__WORK TO BE COMPLETED__: Would you please give every entry again exactly, without the pictures?

__INPUT__:
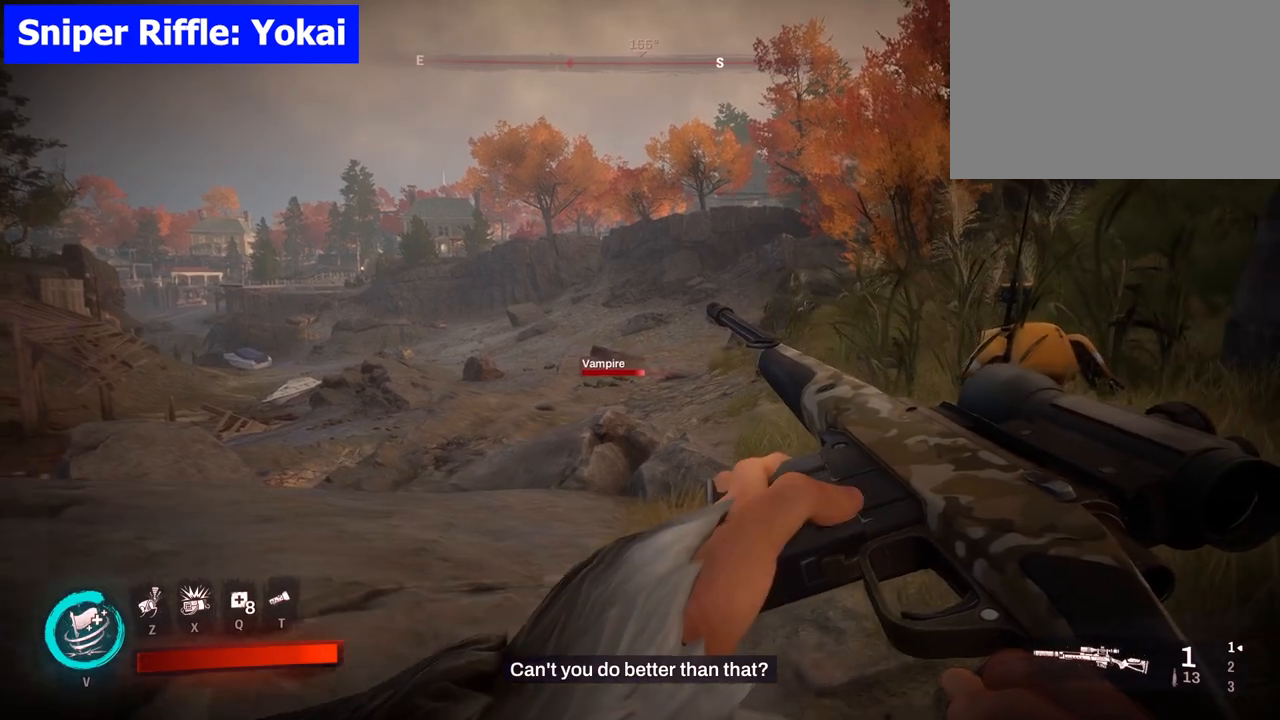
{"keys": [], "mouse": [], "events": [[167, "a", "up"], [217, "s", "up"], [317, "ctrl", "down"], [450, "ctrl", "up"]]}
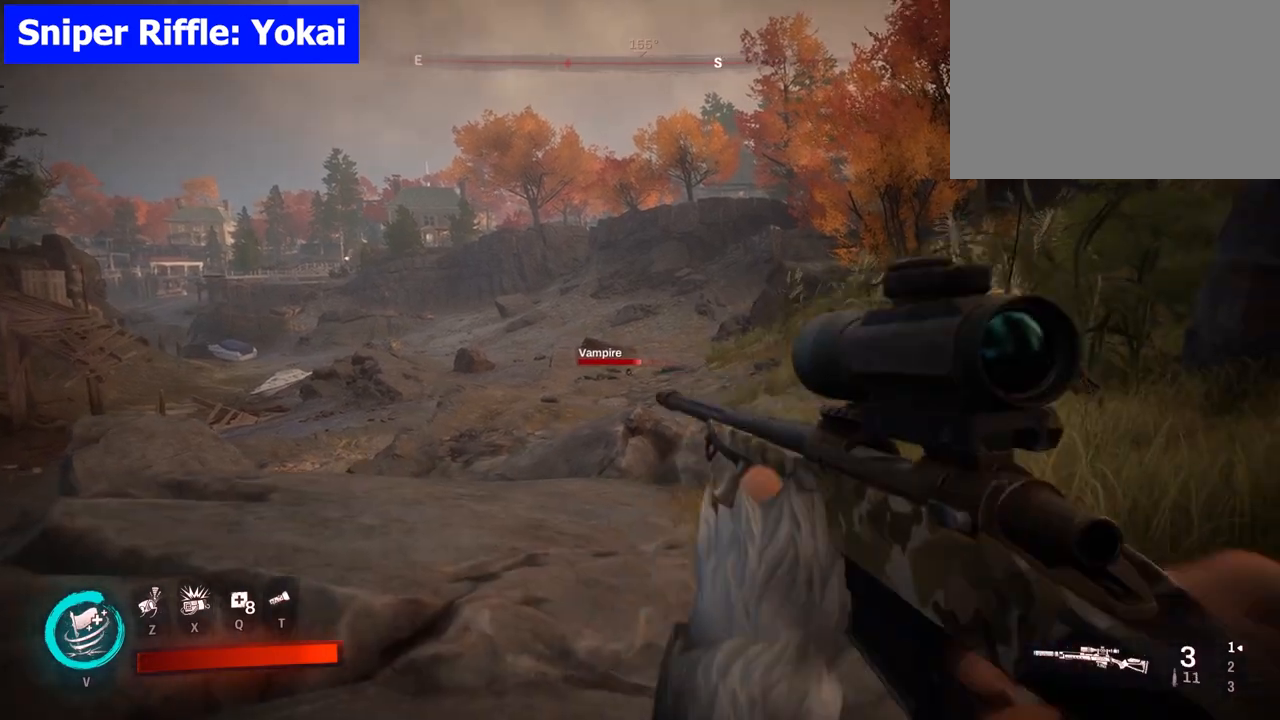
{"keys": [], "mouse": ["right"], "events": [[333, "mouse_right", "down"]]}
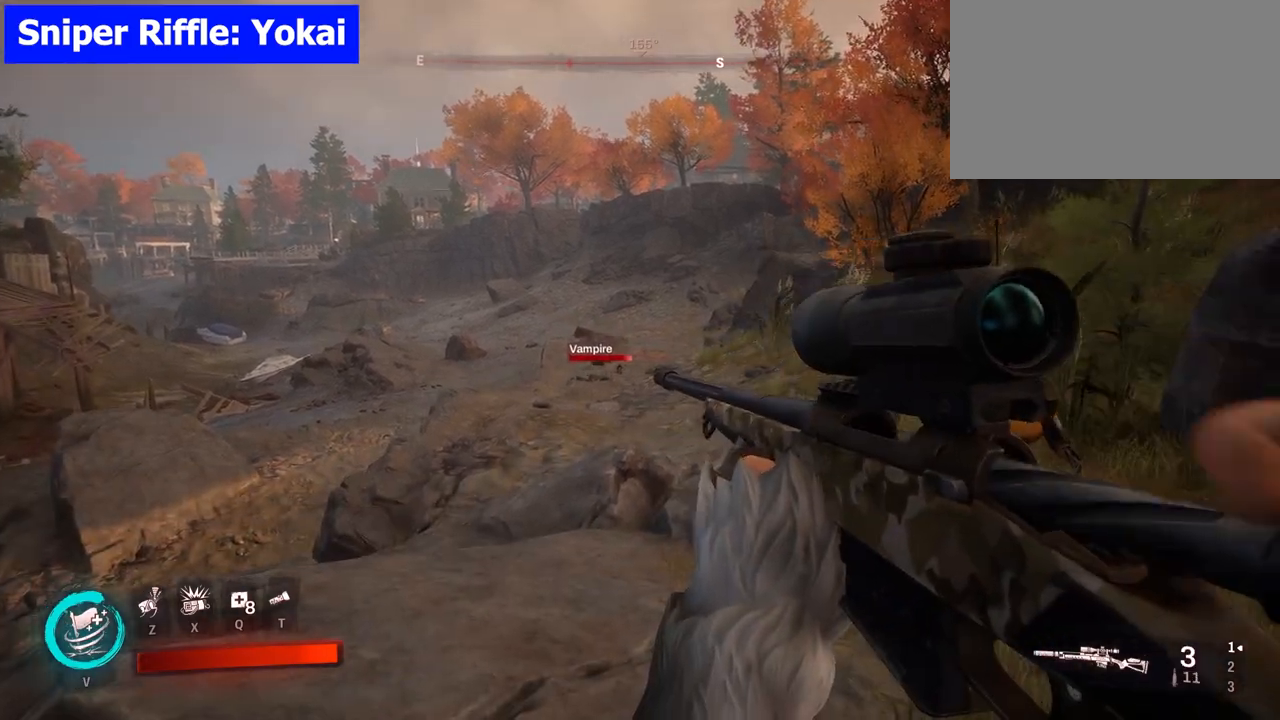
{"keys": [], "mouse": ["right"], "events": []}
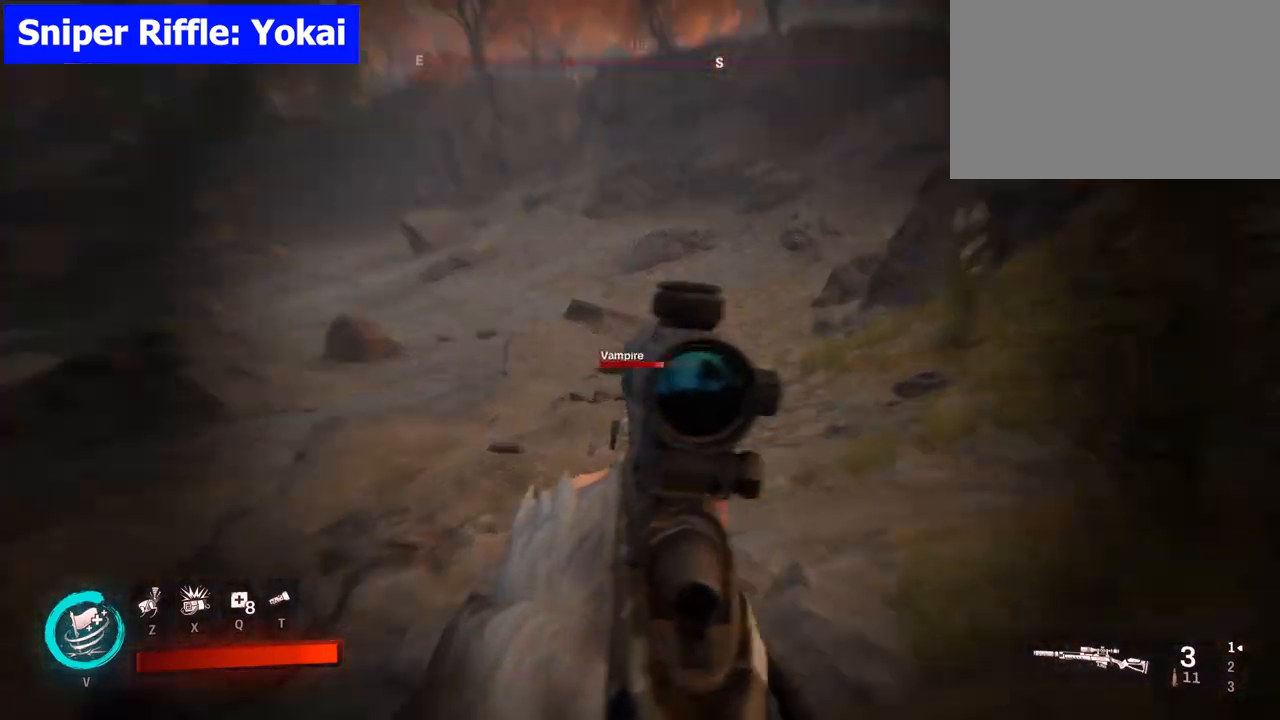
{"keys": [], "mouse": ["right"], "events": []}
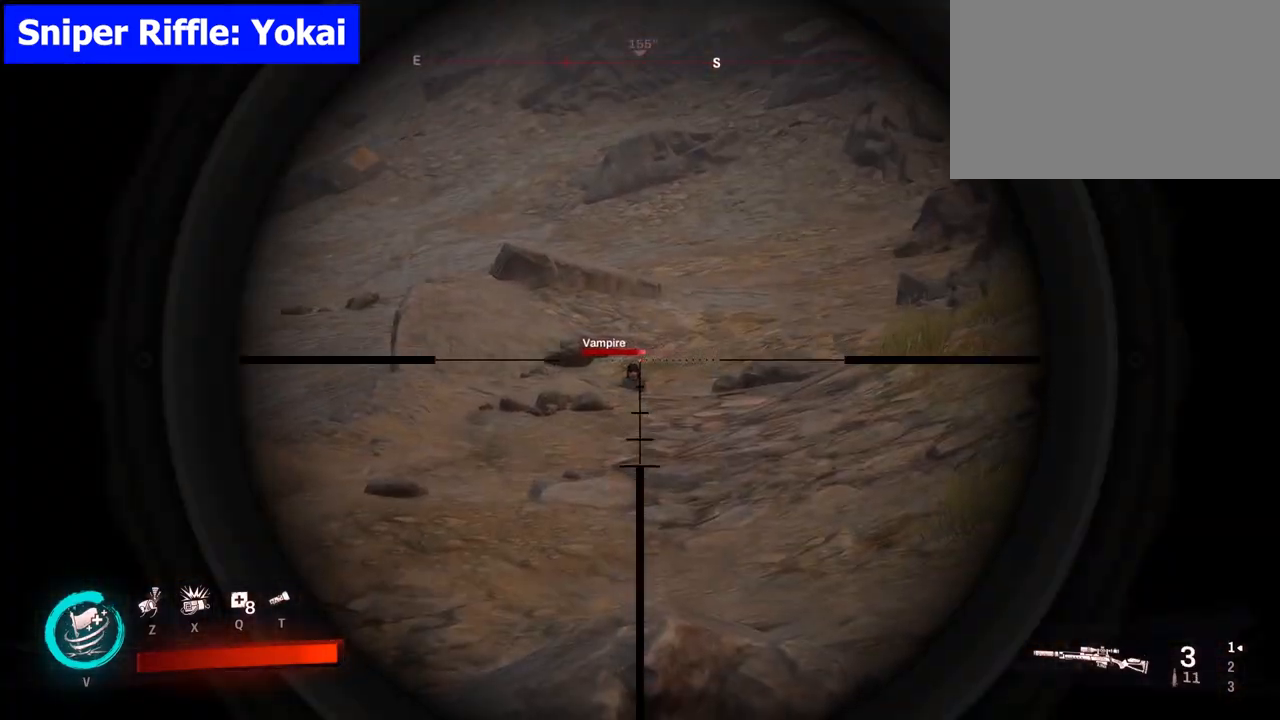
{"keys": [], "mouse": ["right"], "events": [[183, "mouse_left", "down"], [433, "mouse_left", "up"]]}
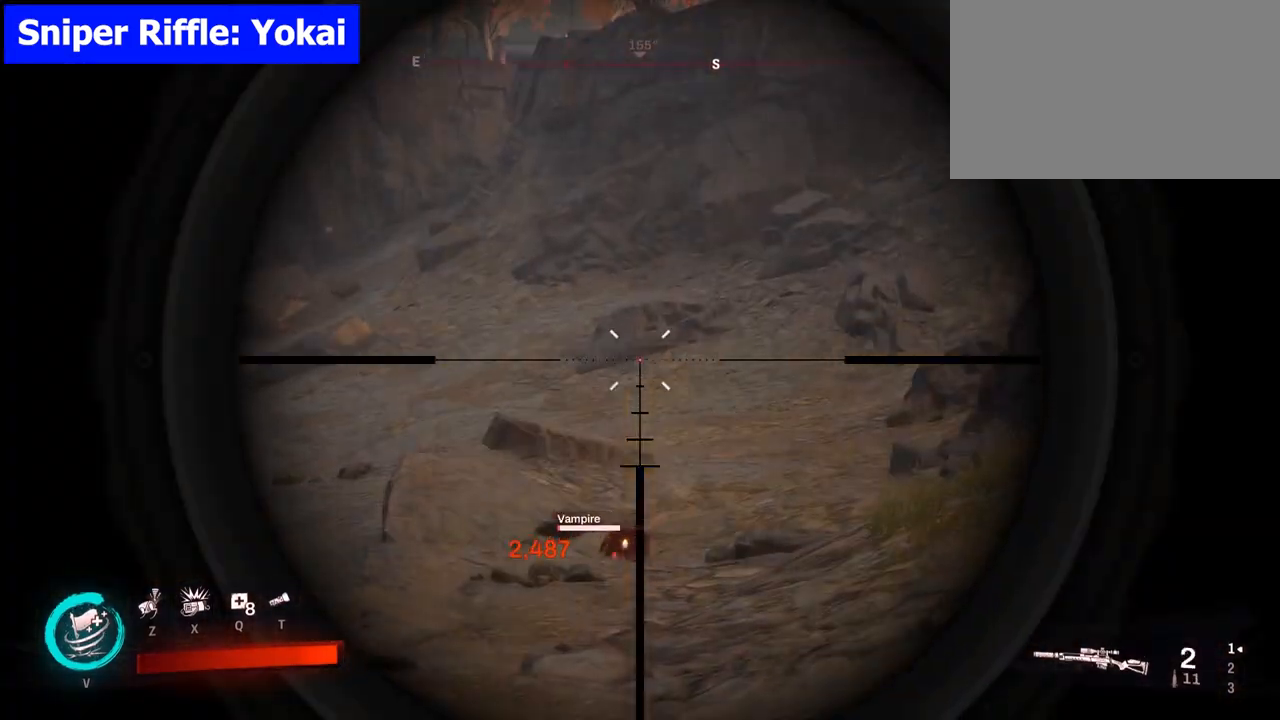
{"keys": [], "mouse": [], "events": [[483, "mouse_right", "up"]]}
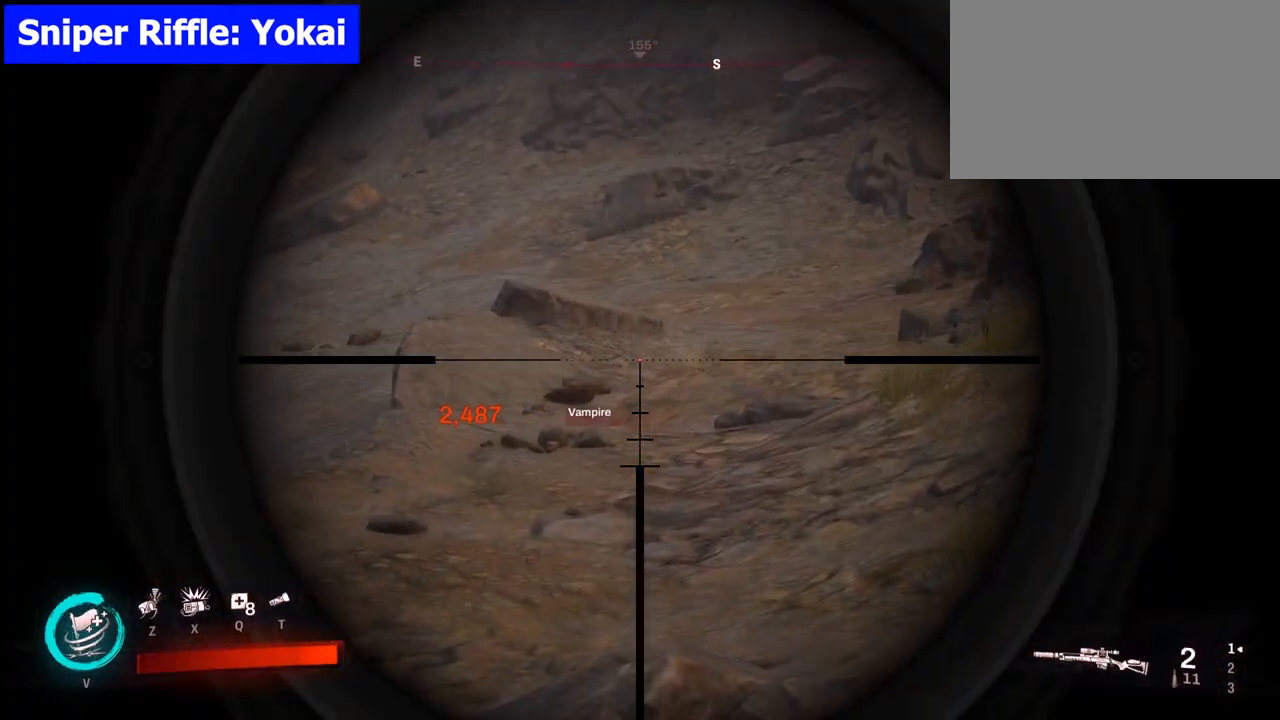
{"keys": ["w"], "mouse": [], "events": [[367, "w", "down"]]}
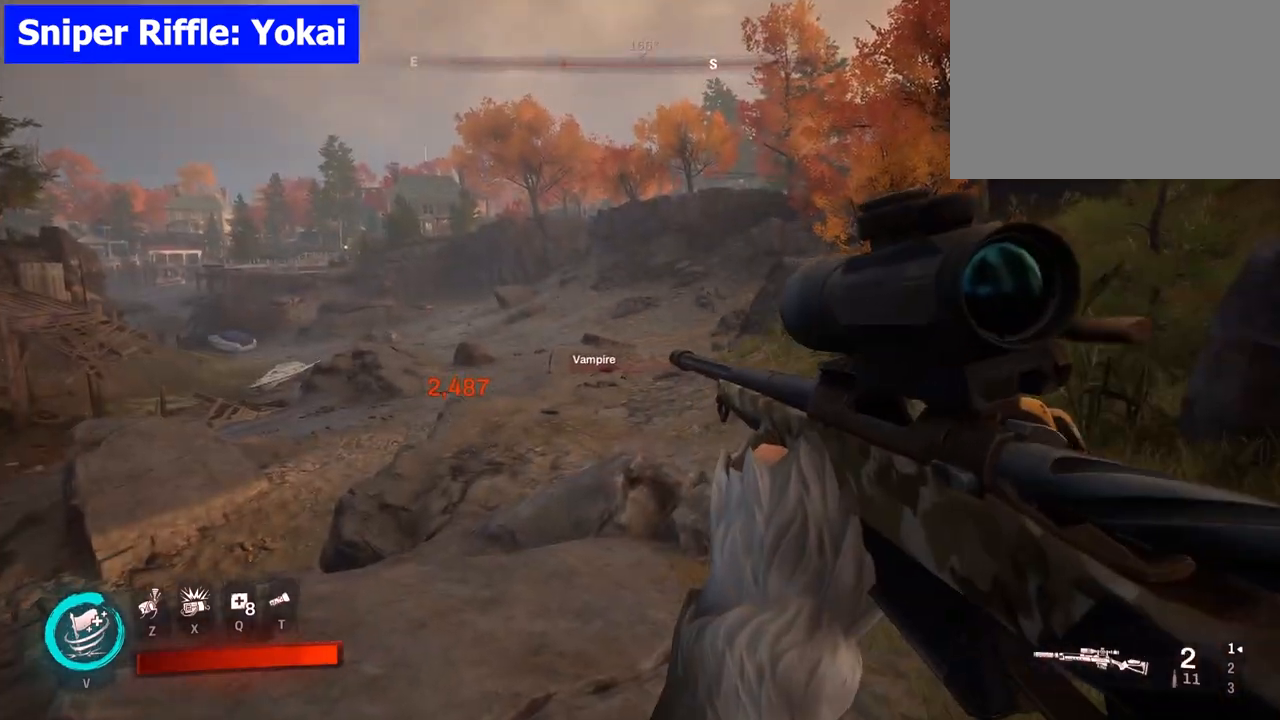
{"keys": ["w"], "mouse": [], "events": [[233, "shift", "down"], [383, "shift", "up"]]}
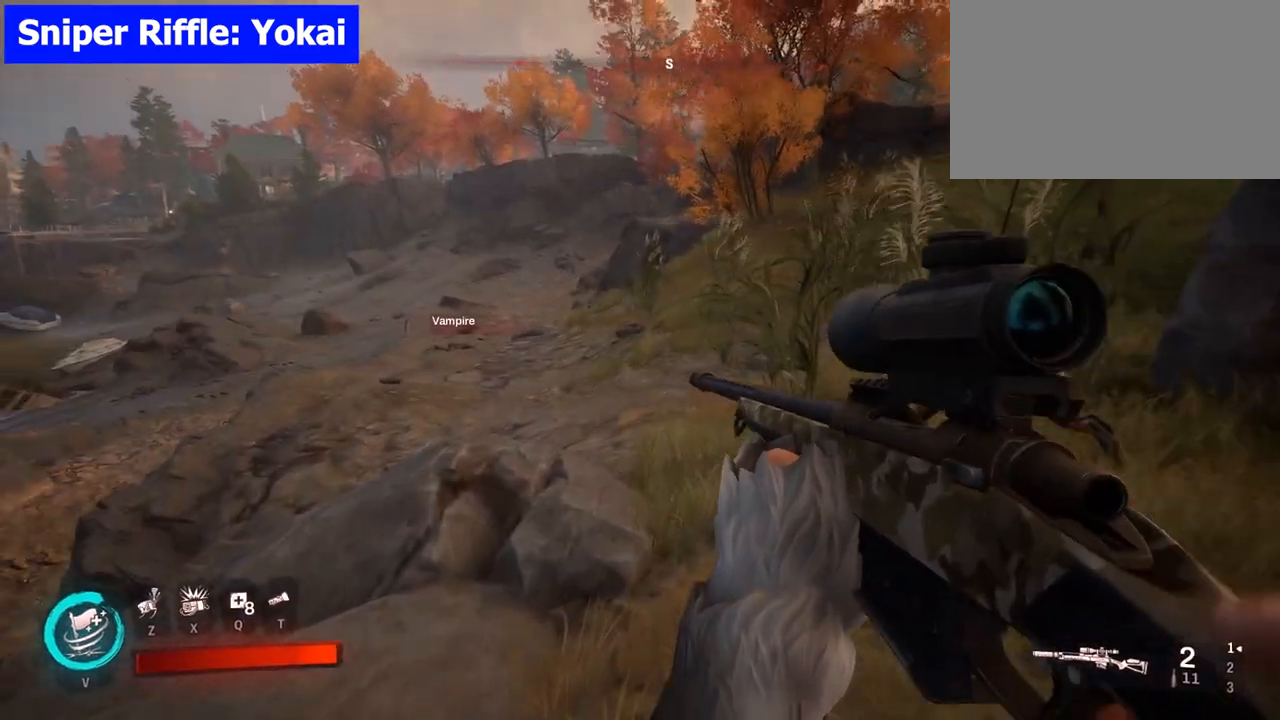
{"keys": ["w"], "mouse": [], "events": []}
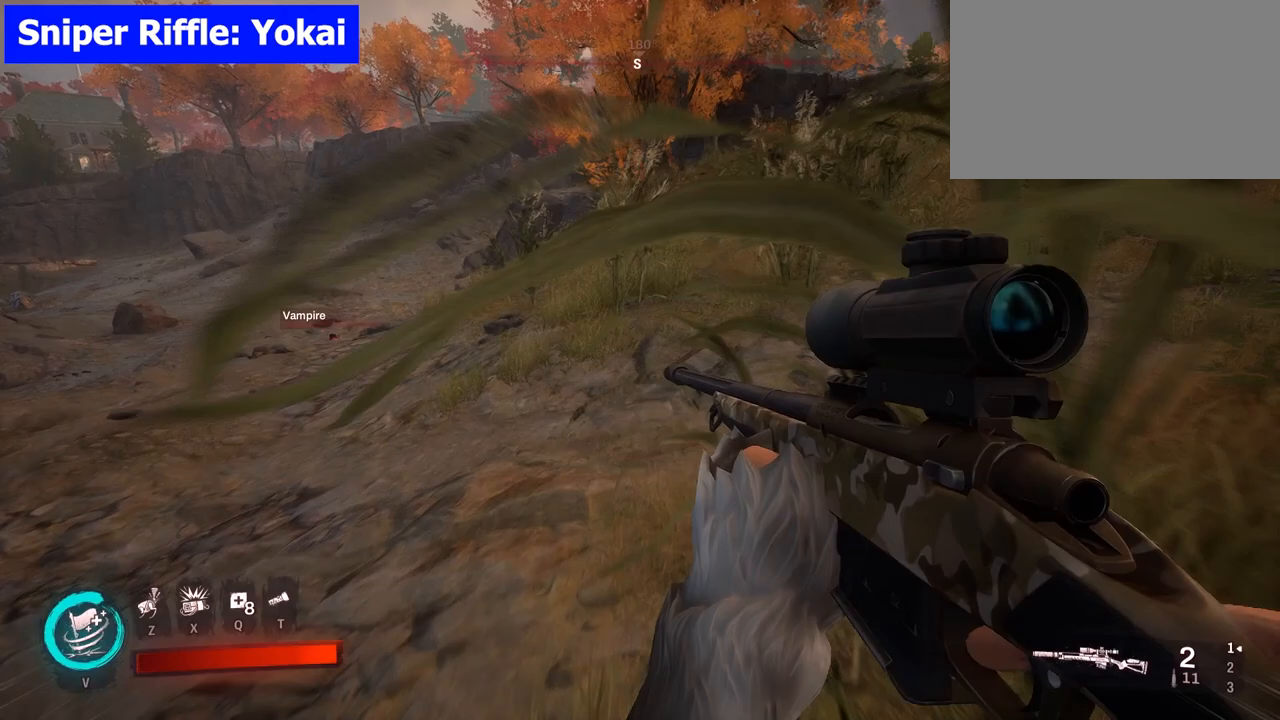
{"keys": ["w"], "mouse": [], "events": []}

__SOLUTION FOR THIS EXERCISE__:
{"keys": [], "mouse": [], "events": [[167, "a", "up"], [217, "s", "up"], [317, "ctrl", "down"], [450, "ctrl", "up"]]}
{"keys": [], "mouse": ["right"], "events": [[333, "mouse_right", "down"]]}
{"keys": [], "mouse": ["right"], "events": []}
{"keys": [], "mouse": ["right"], "events": []}
{"keys": [], "mouse": ["right"], "events": [[183, "mouse_left", "down"], [433, "mouse_left", "up"]]}
{"keys": [], "mouse": [], "events": [[483, "mouse_right", "up"]]}
{"keys": ["w"], "mouse": [], "events": [[367, "w", "down"]]}
{"keys": ["w"], "mouse": [], "events": [[233, "shift", "down"], [383, "shift", "up"]]}
{"keys": ["w"], "mouse": [], "events": []}
{"keys": ["w"], "mouse": [], "events": []}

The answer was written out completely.